И, пожалуй, узнай потенциальные заказчики услуг Кузьмы Кузьмича, слывущего большим докой практически по всем делам, в том числе и по бракоразводным, о том семейном конфузе Кузьмы Кузьмича, то к нему и обращаться никто не будет. И останется Кузьма Кузьмич без клиентов, а дома его ждёт не дождётся с деньгами супруга Элеонора Бесовна, которой не объяснишь, что ей хотя бы на людях следует придержать свой поганый язык и изобразить из себя невинную жертву домашнего деспотизма Кузьмы Кузьмича.

И вот сейчас, когда Илия обратился к нему со столь завлекательным предложением, Кузьма Кузьмич, уже забывший о тех славных денёчках, когда он был двигаем только самим собой и своим интересом, вдруг ощутил полёт свободной мысли, и как говорится в таких случаях, бросился с головой в пропасть.

— Росту чтобы в ней было тоже немало, но только не выше моёного. — Облизав губы языком, поставит вот такую, столь невозможную задачу Кузьма Кузьмич, человек с ноготок, где ниже него, можно сказать, что всё. — Ну а всё остальное, то это от Лукавого. — Вот насколько конкретен и не притязателен к собственному благу Кузьма Кузьмич, после того как пожил своё со столь притязательной особой, Элеонорой Бесовной.

А Илия, и сам не знает опять почему отнесётся к этим словам Кузьмы Кузьмича крайне серьёзно и рассудительно.

— От Армани знаю, от Валентино тоже в курсе, а вот кто такой Лукавый, и отчего он в таком приоритете перед всеми остальными, то тут полная неясность. — Вот так глубокомысленно подступится к этому вопросу Илия, во все глаза глядя на барышню с отточенными в маникюрных салонах ноготками. Ну а эта барышня с ноготками, как и всякая современная барышня с ноготками, которые нынче зовутся совсем иначе, но при этом определённой ясности в их именовании так до сих пор нет (в культурном обиходе всё больше их связывают с братьями, а точнее сёстрами нашими меньшими, а если официально, то…тоже по всякому), само собой очень отзывчива на направленный в её сторону интерес со стороны людей посторонних, даже если эти люди посторонние не вызывают у неё совершенно никакого интереса. И эта барышня с ноготками и как немедленно выясняется, с таким же острым язычком, отрывается от своей занятости ногтя…ой, печатаньем (а то, что она во время печатания больше времени уделяла своих ноготкам, то это не считается), смотрит с удивлённым выражением лица на Илию, и с расстановкой слов, протяжно так задаётся вопросом. — И чё надо?
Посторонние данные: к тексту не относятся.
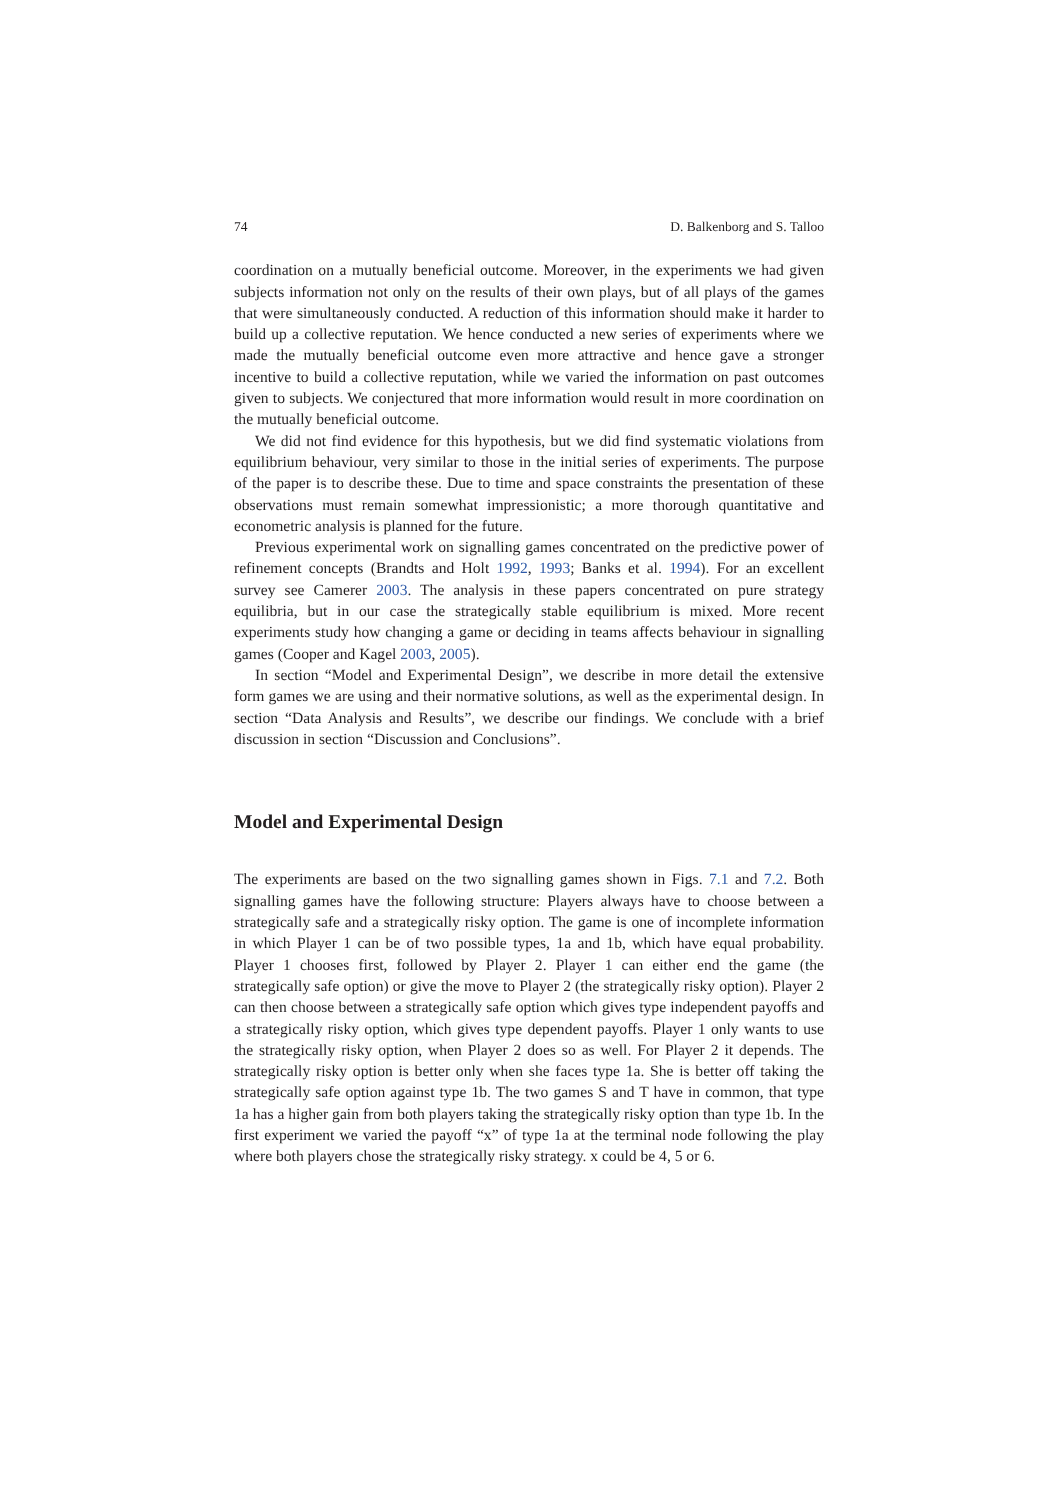74 D. Balkenborg and S. Talloo
coordination on a mutually beneficial outcome. Moreover, in the experiments we had given subjects information not only on the results of their own plays, but of all plays of the games that were simultaneously conducted. A reduction of this information should make it harder to build up a collective reputation. We hence conducted a new series of experiments where we made the mutually beneficial outcome even more attractive and hence gave a stronger incentive to build a collective reputation, while we varied the information on past outcomes given to subjects. We conjectured that more information would result in more coordination on the mutually beneficial outcome.
We did not find evidence for this hypothesis, but we did find systematic violations from equilibrium behaviour, very similar to those in the initial series of experiments. The purpose of the paper is to describe these. Due to time and space constraints the presentation of these observations must remain somewhat impressionistic; a more thorough quantitative and econometric analysis is planned for the future.
Previous experimental work on signalling games concentrated on the predictive power of refinement concepts (Brandts and Holt 1992, 1993; Banks et al. 1994). For an excellent survey see Camerer 2003. The analysis in these papers concentrated on pure strategy equilibria, but in our case the strategically stable equilibrium is mixed. More recent experiments study how changing a game or deciding in teams affects behaviour in signalling games (Cooper and Kagel 2003, 2005).
In section “Model and Experimental Design”, we describe in more detail the extensive form games we are using and their normative solutions, as well as the experimental design. In section “Data Analysis and Results”, we describe our findings. We conclude with a brief discussion in section “Discussion and Conclusions”.
Model and Experimental Design
The experiments are based on the two signalling games shown in Figs. 7.1 and 7.2. Both signalling games have the following structure: Players always have to choose between a strategically safe and a strategically risky option. The game is one of incomplete information in which Player 1 can be of two possible types, 1a and 1b, which have equal probability. Player 1 chooses first, followed by Player 2. Player 1 can either end the game (the strategically safe option) or give the move to Player 2 (the strategically risky option). Player 2 can then choose between a strategically safe option which gives type independent payoffs and a strategically risky option, which gives type dependent payoffs. Player 1 only wants to use the strategically risky option, when Player 2 does so as well. For Player 2 it depends. The strategically risky option is better only when she faces type 1a. She is better off taking the strategically safe option against type 1b. The two games S and T have in common, that type 1a has a higher gain from both players taking the strategically risky option than type 1b. In the first experiment we varied the payoff “x” of type 1a at the terminal node following the play where both players chose the strategically risky strategy. x could be 4, 5 or 6.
И это её «чё надо» было самым настоящим «чё надо», сумевшим на мгновение поставить в тупик своего непонимания Илию, который даже оторопел на мгновение, и не зная, что на это ответить. И Илия пребывая в этой закупорке мыслей, даже обратился за помощью к Кузьме Кузьмичу, но этого ловкача неожиданно для Илии сейчас нигде рядом не оказалось, — а искать помощи у программиста, как-то было не комильфо, — и Илия мобилизуется с силами и вернувшись к этой барышне, сам того от себя уже не ожидая, полным невозмутимости голосом говорит ей. — Вы нам подходите.

Ну а теперь уже эта барышня потерялась, начав заглядывать за спину Илии и бросать в разные стороны поисковые взгляды, в попытке понять, кто может стоять за этим типом столь вызывающе себя ведущим. Но вокруг него и даже дальше никого такого, кто заслуживал внимание этой барышни так ею и не отыскалось, и ей только и оставалось, как с бесстрастным голосом задаться вопросом. — Это что ещё за подходы! — вначале возмутилась эта барышня, а затем уже обратилась к конкретике. — И куда это я вам ещё подхожу?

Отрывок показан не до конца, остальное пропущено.